Les informations qui nous sont parvenues de Tunis dans la matinée d’hier étaient peu rassurantes. Elles étaient plutôt choquantes. Et les événements qui ont marqué la journée dans le reste de la Tunisie étaient, elles, inquiétantes.
L’avocat Chokri Belaïd, leader du parti du Front populaire et figure de l’opposition tunisienne, a été tué par balles à 8h00 du matin à Tunis, d’après l’Afp, par deux jeunes qui viennent d’être identifiés par le Ministère de l’Intérieur. C’est un assassinat politique, d’un avocat-politique réputé très critique envers les islamistes, qui intervient d’ailleurs un peu plus de trois mois après la mort dans des conditions encore non élucidées de Lotfi Naguedh, un membre du parti Nida Tounes. Ce dernier est mort avoir été battu dans la foule à Tataouine après des affrontements entre ces partisans et les islamistes.
L’assassinat de Chokri Belaïd survient à un moment très délicat de la vie sociopolitique du pays qui traverse actuellement une transition menée par les islamistes de Ennahdha, et devant permettre au pays de retrouver entièrement la norme institutionnelle, depuis le départ de Ben Ali le 14 janvier 2011.
Les Tunisiens qui ont retrouvé le gout de la contestation avec le réveil du Jasmin, ont encore recouru à la rue pour manifester leur mécontentement. Spontanément, une bonne partie de ceux-là même qui ont porté Ennadha au Pouvoir, à l’issue des élections du 23 octobre 2011, un scrutin libre en Tunisie, depuis fort longtemps. Et la condamnation faite par Rached Ghannouchi, chef du parti islamiste Ennahdha, qui fustige «un bain de sang» et des « intentions de règlements de comptes » n’a pas été de nature à apaiser, ni la rage des manifestants qui ont pris pour cible les sièges du parti islamiste dans les autres localités du pays, ni la colère des internautes, encore moins l’indignation des partis politiques de l’opposition qui ont appelé à une grève générale.

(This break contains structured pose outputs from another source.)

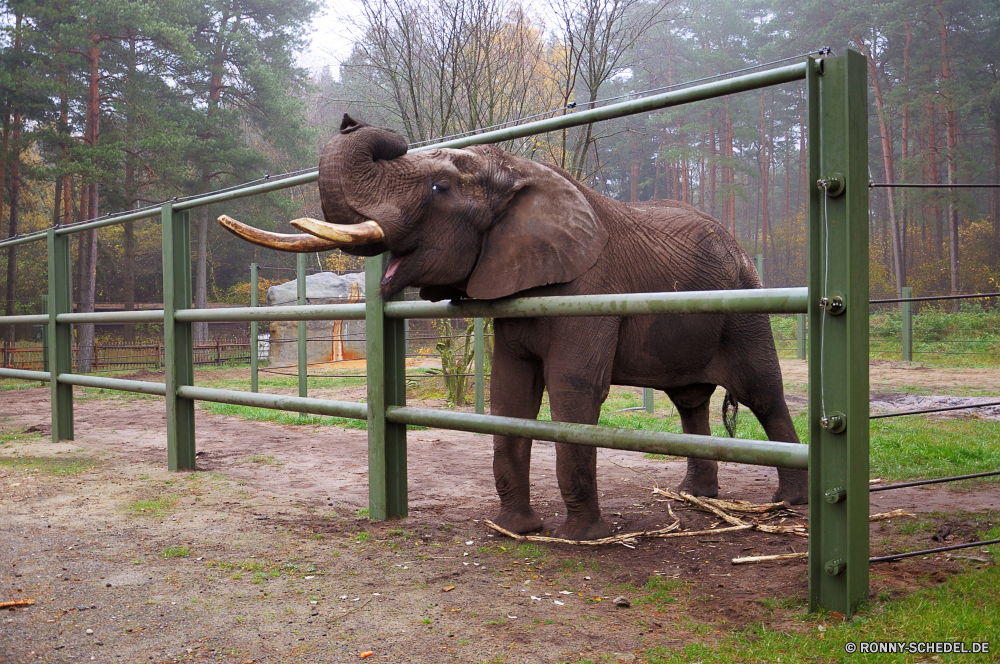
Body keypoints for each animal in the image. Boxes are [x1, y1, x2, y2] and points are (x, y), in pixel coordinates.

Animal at [223, 114, 808, 540]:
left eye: (438, 187)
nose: (351, 120)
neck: (519, 170)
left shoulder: (587, 292)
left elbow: (574, 392)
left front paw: (586, 538)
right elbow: (511, 393)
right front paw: (516, 530)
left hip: (745, 306)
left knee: (763, 392)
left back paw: (787, 503)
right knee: (689, 400)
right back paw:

La première révolution, celle du Jasmin, était venue par l’immolation d’un jeune diplômé exacerbée par l’opacité socio-économique et politique dans laquelle se trouvait la Tunisie de Ben Ali. La seconde viendra, sans doute, avec l’assassinat de Chokri Belaïd, leader de l’opposition politique laïc.
L’on n’est sans doute pas encore à l’engouement général et l’implication de toutes les couches socioprofessionnelles ayant suscité la chute du régime Ben Ali. Mais, les slogans hostiles au régime de Ben Ali, et qui ont marqué la révolution du Jasmin ont repris. Le serpent se mord-il la queue ? Les « à bas le régime », « dégage » qui ont mis fin à plusieurs décennies du règne militaro-sécuritaire de Ben Ali sont de retour.
L’impact de cet assassinat sur la transition est évident avec l’opposition qui a décidé de suspendre sa participation aux travaux de l’Assemblée Constituante. Les manifestations spontanées qui ont suivi l’assassinat de Chokri Belaïd sont sans doute une expression de la désillusion de la révolution chez les Tunisiens. Elles constituent aussi une mise en garde à l’endroit de la Troïka au Pouvoir. Les Tunisiens viennent de montrer qu’ils sont toujours sur le qui-vive quand il s’agira de battre le macadam pour préserver la liberté chèrement acquise.
Le double jeu auquel jouait le parti Ennhadha, qui semble avoir fermé les yeux sur les dérives des Salafistes, avait déjà attisé à son égard la rancœur des Tunisiens. En plus, après plusieurs mois à la tête du pays, le Gouvernement actuel peine à trouver la potion magique pour le redressement économique du pays. Et les observateurs ne cessent de pointer du doigt l’amateurisme et le manque d’expérience dont font montre les islamistes en matière de gestion des affaires de l’Etat.
L’opposition n’a de cesse de crier, depuis un moment, à l’existence d’une atmosphère délétère où la liberté politique est menacée. Les Tunisiens ont été longtemps privés de cette liberté, avec ses ramifications sur la liberté d’opinion. Mais depuis l’immolation de Bouazizi le 17 décembre 2010 et les bouleversements politiques qui ont suivi, ils sont déterminés à ne plus avoir dans l’histoire de leur pays, une époque, de loin ou de près, semblable à celle de Ben Ali.
Les Troika aux affaires, notamment les islamistes, doit en prendre conscience. Le carton jaune qui leur est délivré peut très vite être remplacé par un rouge. Les Tunisiens ont déjà fait une révolution pour acquérir la liberté. Ils ne se feront pas prier pour trouver une sœur jumelle à la Révolution du Jasmin, pour préserver et consolider la « liberté » qu’elle leur a apportée.